## Selected extract

In another embodiment the invention is a revetment system which includes a fabric sheet and a plurality of blocks arranged to form a mat. The fabric sheet is positioned between the bottom surface of the blocks in the mat and a soil substrate for the purpose of controlling soil erosion. Each block has a top surface, a bottom surface, first and second opposed side surfaces extending between the top and bottom surfaces and third and fourth opposed side surfaces extending between the top and bottom surfaces and the first and second side surfaces. The first side surface has a recess and the second side surface has a projection, sized and configured such that recess mates with a projection of an adjacent block in the mat. The third and fourth opposed side surfaces have interlocking tips and a channel adapted to engage at least one interlocking tip of an adjacent block in the mat.

## Information shown
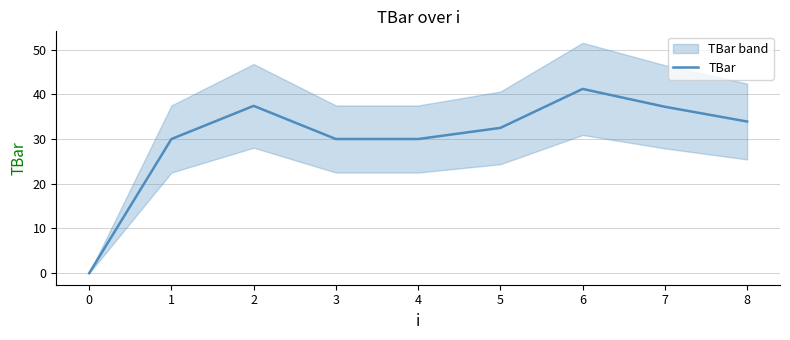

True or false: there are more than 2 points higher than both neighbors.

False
* * *
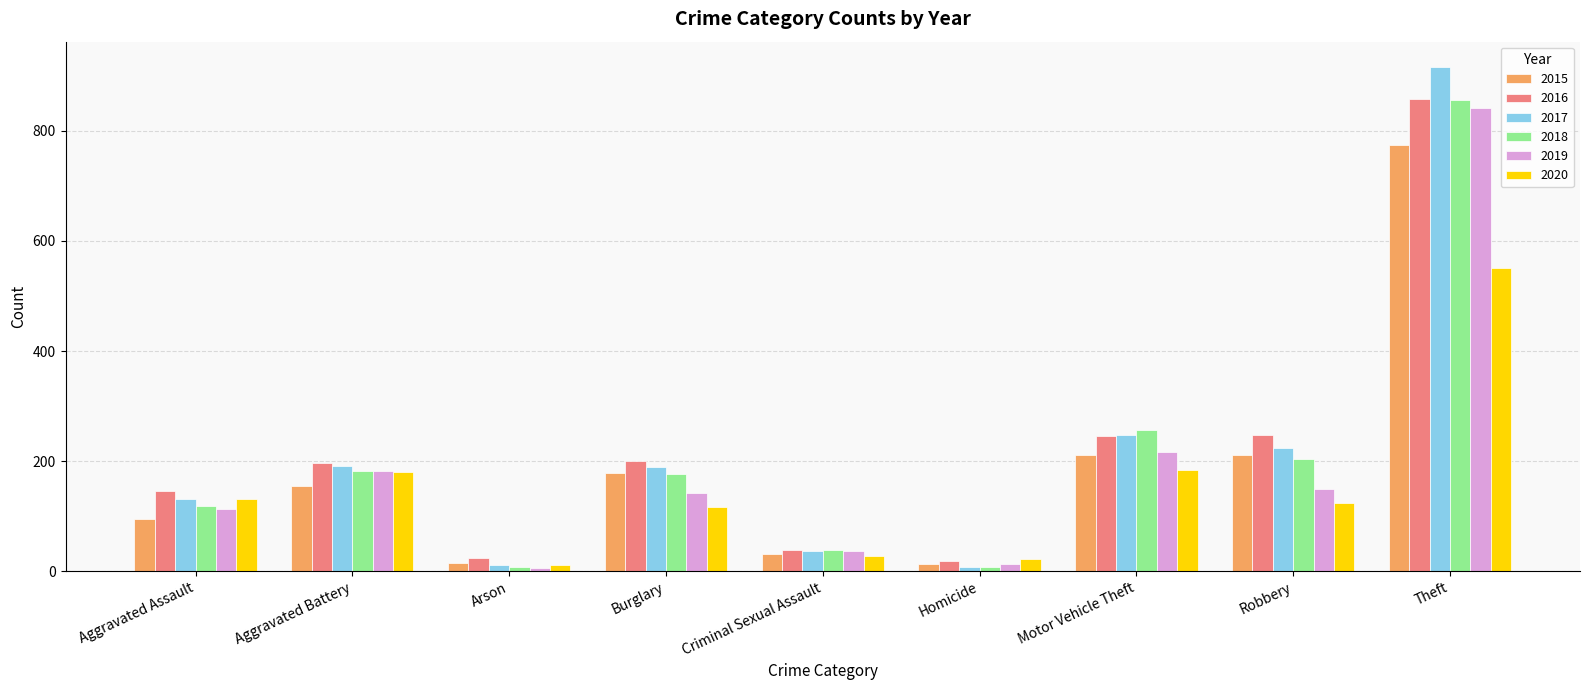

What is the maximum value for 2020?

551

## Task instructions
Copy the whole revetment system passage word for word. None of the lines are needed.

## Task output
In another embodiment the invention is a revetment system which includes a fabric sheet and a plurality of blocks arranged to form a mat. The fabric sheet is positioned between the bottom surface of the blocks in the mat and a soil substrate for the purpose of controlling soil erosion. Each block has a top surface, a bottom surface, first and second opposed side surfaces extending between the top and bottom surfaces and third and fourth opposed side surfaces extending between the top and bottom surfaces and the first and second side surfaces. The first side surface has a recess and the second side surface has a projection, sized and configured such that recess mates with a projection of an adjacent block in the mat. The third and fourth opposed side surfaces have interlocking tips and a channel adapted to engage at least one interlocking tip of an adjacent block in the mat.